[START Text to read]

Ogier, Carey Olsen's key Guernsey competitor, sees the forthcoming EU regulations as broadly positive for the island, although the journey may not be a smooth one. "AIFMD could potentially provide an enormous opportunity, but it may be a bit of a rollercoaster ride," says the firm's partner and practice head William Simpson.
Like Carey Olsen, Ogier is happy to exploit strong links with London and other European jurisdictions, although there is an increasing recognition that diversification of new business will be necessary.
"More than half our business is associated with the City of London," says Mr Simpson, adding that London has the benefit of not just the Channel Islands nearby to conduct "taxneutral" business, but also Luxembourg and Dublin.
Although the fund groups setting up on Guernsey normally have a London base, the greater part of their investors come from developing markets in the Middle East, North Africa and Central and Eastern Europe.
Clients from these countries are also increasingly coming to Guernsey to set up structures to protect their wealth and transfer it securely to the next generation. Trusts are much more tightly regulated here than in onshore jurisdictions such as the UK, while families can also choose to tie up their wealth using a company or foundation structure.
"The concept of trusts – on the private wealth side – is not so easy to explain in Eastern Europe and Russia," says Mr Simpson. "It can be slightly challenging to say to some of these people: 'give me all your money and trust me to look after it'."

[END Text to read]

## Written instruction 1
Extract each line of the entries that contains the string "road", matching case exactly.
The passage and the entries that follow it were drawn from unrelated sources.

[START Material supplied]

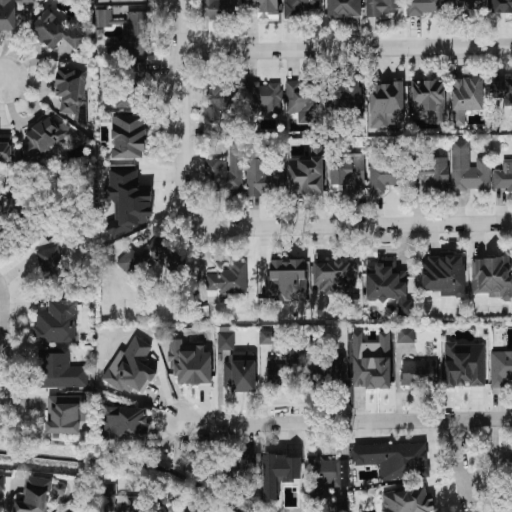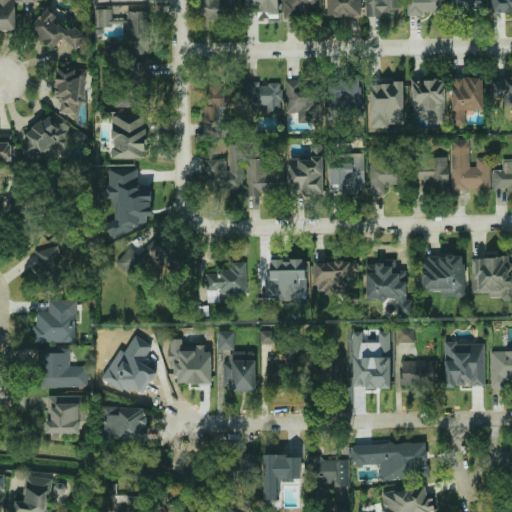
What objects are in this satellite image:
building: (500, 5)
building: (500, 5)
building: (380, 6)
building: (464, 6)
building: (465, 6)
building: (262, 7)
building: (300, 7)
building: (301, 7)
building: (381, 7)
building: (425, 7)
building: (426, 7)
building: (263, 8)
building: (343, 8)
building: (344, 8)
building: (218, 9)
building: (218, 9)
building: (8, 13)
building: (9, 13)
building: (55, 30)
building: (55, 31)
building: (127, 41)
building: (127, 41)
road: (346, 49)
road: (2, 80)
building: (70, 87)
building: (70, 88)
building: (503, 89)
building: (503, 89)
building: (263, 95)
building: (264, 95)
building: (465, 97)
building: (466, 97)
building: (345, 99)
building: (345, 99)
building: (428, 99)
building: (428, 99)
building: (218, 100)
building: (304, 100)
building: (219, 101)
building: (304, 101)
building: (386, 104)
building: (387, 104)
road: (181, 110)
building: (44, 135)
building: (45, 136)
building: (128, 136)
building: (128, 136)
building: (5, 151)
building: (5, 151)
building: (468, 168)
building: (226, 169)
building: (468, 169)
building: (227, 170)
building: (387, 171)
building: (430, 171)
building: (387, 172)
building: (430, 172)
building: (305, 175)
building: (306, 175)
building: (263, 176)
building: (503, 176)
building: (503, 176)
building: (264, 177)
building: (126, 200)
building: (127, 200)
road: (351, 225)
building: (152, 256)
building: (152, 256)
building: (51, 262)
building: (51, 262)
building: (443, 274)
building: (334, 275)
building: (444, 275)
building: (335, 276)
building: (492, 276)
building: (493, 276)
building: (286, 278)
building: (286, 278)
building: (226, 281)
building: (227, 282)
building: (387, 284)
building: (388, 284)
building: (56, 322)
building: (57, 322)
building: (267, 336)
building: (267, 337)
building: (225, 340)
building: (226, 340)
road: (2, 343)
building: (371, 361)
building: (371, 362)
building: (189, 363)
building: (190, 363)
building: (464, 363)
building: (465, 364)
building: (279, 367)
building: (279, 367)
building: (331, 367)
building: (332, 368)
building: (501, 368)
building: (60, 369)
building: (501, 369)
building: (60, 370)
building: (240, 370)
building: (240, 371)
building: (418, 372)
building: (419, 373)
building: (65, 413)
building: (66, 414)
building: (126, 422)
building: (126, 423)
road: (346, 423)
building: (395, 459)
building: (395, 459)
road: (460, 468)
building: (242, 471)
building: (243, 471)
building: (279, 472)
building: (279, 472)
building: (325, 474)
building: (326, 474)
building: (1, 490)
building: (1, 491)
building: (34, 495)
building: (34, 495)
building: (118, 500)
building: (118, 500)
building: (407, 500)
building: (407, 500)
building: (177, 508)
building: (178, 509)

[END Material supplied]

## Written instruction 2
Carry on the passage about Ogier's Guernsey fund and trust business, beginning immediately after its final sentence.

## Expected output 1
road: (346, 49)
road: (2, 80)
road: (181, 110)
road: (351, 225)
road: (2, 343)
road: (346, 423)
road: (460, 468)

## Expected output 2
That is why recently-introduced Foundation legislation has proved attractive to clients from some further-flung territories. "Foundations have been particularly interesting for clients from common-law jurisdictions, that don't have the familiarity of trust as a concept," says Alan Pearce, managing director of Royal Bank of Canada (RBC) Trustees in Guernsey.
The new structure offers them the same amount of confidentiality and asset protectio, without actually handing over control of the assets, he says. Private clients disillusioned with organizing their banking and financial affairs in other jurisdictions are coming to Guernsey in increasing numbers, says Mr Pearce, with wealthy individuals concerned their details may be shared with foreign authorities.
"Clients from UBS have come to us and said they were worried about remaining with Swiss banks," he says.
What is more, clients from developing economies, who previously banked in Geneva, are beginning to favour the Channel Islands as their regulatory standards become better respected internationally. Guernsey has signed 40 tax information exchange agreements and is top of the compliance league for financial centres, according to figures from the Financial Action Task Force, which polices financial centres. Using a local structure to avoid tax in a foreign country is a criminal offence under Guernsey law.
"Latin American clients used to do their banking in Switzerland, but that is now changing, as the offshore islands come off country blacklists," says Mr Pearce. "We are becoming centres of advice, particularly after the reputational damage Switzerland has suffered during the last few years."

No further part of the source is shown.